## Data excerpts
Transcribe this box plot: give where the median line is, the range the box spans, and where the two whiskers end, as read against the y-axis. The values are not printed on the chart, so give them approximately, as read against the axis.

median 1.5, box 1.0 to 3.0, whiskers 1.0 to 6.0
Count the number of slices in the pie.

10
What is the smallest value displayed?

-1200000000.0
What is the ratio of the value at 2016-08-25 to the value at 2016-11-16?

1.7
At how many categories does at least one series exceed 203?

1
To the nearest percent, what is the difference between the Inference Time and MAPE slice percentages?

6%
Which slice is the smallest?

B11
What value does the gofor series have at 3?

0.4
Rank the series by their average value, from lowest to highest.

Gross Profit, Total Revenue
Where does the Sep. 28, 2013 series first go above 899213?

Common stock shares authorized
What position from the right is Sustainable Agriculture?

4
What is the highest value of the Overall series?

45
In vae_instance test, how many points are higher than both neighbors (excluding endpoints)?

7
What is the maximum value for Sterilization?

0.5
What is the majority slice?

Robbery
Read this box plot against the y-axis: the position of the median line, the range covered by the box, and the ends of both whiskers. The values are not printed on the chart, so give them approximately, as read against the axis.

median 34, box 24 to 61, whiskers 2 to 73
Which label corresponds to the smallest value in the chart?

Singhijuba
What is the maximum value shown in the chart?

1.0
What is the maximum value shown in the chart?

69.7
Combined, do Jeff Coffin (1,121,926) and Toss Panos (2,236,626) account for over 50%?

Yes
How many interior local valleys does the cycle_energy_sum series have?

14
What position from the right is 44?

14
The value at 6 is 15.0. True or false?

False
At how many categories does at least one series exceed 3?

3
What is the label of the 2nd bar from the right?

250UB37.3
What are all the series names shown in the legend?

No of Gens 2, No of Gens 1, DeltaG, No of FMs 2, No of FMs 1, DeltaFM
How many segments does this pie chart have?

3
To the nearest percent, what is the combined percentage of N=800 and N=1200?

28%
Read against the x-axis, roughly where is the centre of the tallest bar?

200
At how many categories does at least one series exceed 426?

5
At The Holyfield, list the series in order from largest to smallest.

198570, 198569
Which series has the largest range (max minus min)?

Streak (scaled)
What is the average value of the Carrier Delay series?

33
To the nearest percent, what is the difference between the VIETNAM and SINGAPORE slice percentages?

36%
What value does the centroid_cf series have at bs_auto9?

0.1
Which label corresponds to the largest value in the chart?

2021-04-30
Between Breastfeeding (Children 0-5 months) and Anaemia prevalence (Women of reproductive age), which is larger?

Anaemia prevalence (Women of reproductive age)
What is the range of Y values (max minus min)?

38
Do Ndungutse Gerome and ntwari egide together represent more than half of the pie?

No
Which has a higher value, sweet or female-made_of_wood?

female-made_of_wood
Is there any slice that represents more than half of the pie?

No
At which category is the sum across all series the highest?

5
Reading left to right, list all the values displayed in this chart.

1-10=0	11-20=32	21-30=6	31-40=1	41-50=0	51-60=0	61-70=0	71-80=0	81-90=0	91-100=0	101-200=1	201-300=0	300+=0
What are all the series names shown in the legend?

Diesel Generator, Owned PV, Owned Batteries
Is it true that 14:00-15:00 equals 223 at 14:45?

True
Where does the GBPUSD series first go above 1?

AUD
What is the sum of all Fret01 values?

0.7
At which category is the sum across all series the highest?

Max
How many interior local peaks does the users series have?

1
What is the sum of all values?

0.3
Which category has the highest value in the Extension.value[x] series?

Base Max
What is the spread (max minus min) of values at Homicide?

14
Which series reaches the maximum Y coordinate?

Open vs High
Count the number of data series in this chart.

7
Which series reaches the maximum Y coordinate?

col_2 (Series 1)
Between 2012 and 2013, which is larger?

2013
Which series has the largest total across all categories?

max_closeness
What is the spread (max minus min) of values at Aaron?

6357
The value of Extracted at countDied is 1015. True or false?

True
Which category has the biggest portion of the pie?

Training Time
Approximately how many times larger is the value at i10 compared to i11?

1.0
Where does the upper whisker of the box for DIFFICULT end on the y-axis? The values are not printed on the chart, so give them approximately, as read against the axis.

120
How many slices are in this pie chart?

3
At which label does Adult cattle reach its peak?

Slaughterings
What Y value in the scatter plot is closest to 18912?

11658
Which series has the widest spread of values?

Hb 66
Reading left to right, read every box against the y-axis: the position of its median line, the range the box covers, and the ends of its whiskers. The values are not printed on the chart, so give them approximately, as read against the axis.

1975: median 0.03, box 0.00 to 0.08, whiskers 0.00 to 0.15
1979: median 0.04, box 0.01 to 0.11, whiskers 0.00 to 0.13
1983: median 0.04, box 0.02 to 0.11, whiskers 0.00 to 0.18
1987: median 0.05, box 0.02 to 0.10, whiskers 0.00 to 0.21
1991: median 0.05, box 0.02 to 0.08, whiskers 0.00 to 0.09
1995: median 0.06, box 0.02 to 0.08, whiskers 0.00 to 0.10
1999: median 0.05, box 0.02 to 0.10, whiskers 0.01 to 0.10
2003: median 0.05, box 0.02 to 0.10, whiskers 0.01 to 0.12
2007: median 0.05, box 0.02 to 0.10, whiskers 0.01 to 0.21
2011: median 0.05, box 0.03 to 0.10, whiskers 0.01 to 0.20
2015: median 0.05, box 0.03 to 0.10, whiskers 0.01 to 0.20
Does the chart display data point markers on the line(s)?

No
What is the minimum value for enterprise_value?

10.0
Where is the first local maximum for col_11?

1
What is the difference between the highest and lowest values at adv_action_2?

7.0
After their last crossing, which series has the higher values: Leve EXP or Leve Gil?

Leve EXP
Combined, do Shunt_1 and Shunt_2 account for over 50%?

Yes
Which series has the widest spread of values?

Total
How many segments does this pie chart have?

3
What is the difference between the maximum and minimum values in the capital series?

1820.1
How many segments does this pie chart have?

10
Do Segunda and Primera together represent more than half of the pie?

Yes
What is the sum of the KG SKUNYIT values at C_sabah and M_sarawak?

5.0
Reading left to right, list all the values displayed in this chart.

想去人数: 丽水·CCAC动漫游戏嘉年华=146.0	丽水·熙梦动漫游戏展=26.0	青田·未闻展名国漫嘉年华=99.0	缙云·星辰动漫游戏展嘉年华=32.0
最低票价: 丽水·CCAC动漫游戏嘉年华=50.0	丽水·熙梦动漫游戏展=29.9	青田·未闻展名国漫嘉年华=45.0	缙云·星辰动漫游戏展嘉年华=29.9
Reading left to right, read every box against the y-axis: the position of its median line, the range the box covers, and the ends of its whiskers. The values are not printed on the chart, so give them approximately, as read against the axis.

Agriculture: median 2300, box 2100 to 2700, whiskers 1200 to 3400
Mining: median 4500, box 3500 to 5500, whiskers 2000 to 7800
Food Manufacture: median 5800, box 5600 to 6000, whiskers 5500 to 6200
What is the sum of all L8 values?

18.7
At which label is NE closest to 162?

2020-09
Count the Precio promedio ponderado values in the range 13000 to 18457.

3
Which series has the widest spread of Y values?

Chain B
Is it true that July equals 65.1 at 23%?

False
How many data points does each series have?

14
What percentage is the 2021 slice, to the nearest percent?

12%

## Problem to solve
Can you output the material above, from its first line through the line containing "Which slice is the smallest?" inclusive, as a JSON list of strings with one string per line and blank lines left out?

## Expected output
[
  "Transcribe this box plot: give where the median line is, the range the box spans, and where the two whiskers end, as read against the y-axis. The values are not printed on the chart, so give them approximately, as read against the axis.",
  "median 1.5, box 1.0 to 3.0, whiskers 1.0 to 6.0",
  "Count the number of slices in the pie.",
  "10",
  "What is the smallest value displayed?",
  "-1200000000.0",
  "What is the ratio of the value at 2016-08-25 to the value at 2016-11-16?",
  "1.7",
  "At how many categories does at least one series exceed 203?",
  "1",
  "To the nearest percent, what is the difference between the Inference Time and MAPE slice percentages?",
  "6%",
  "Which slice is the smallest?"
]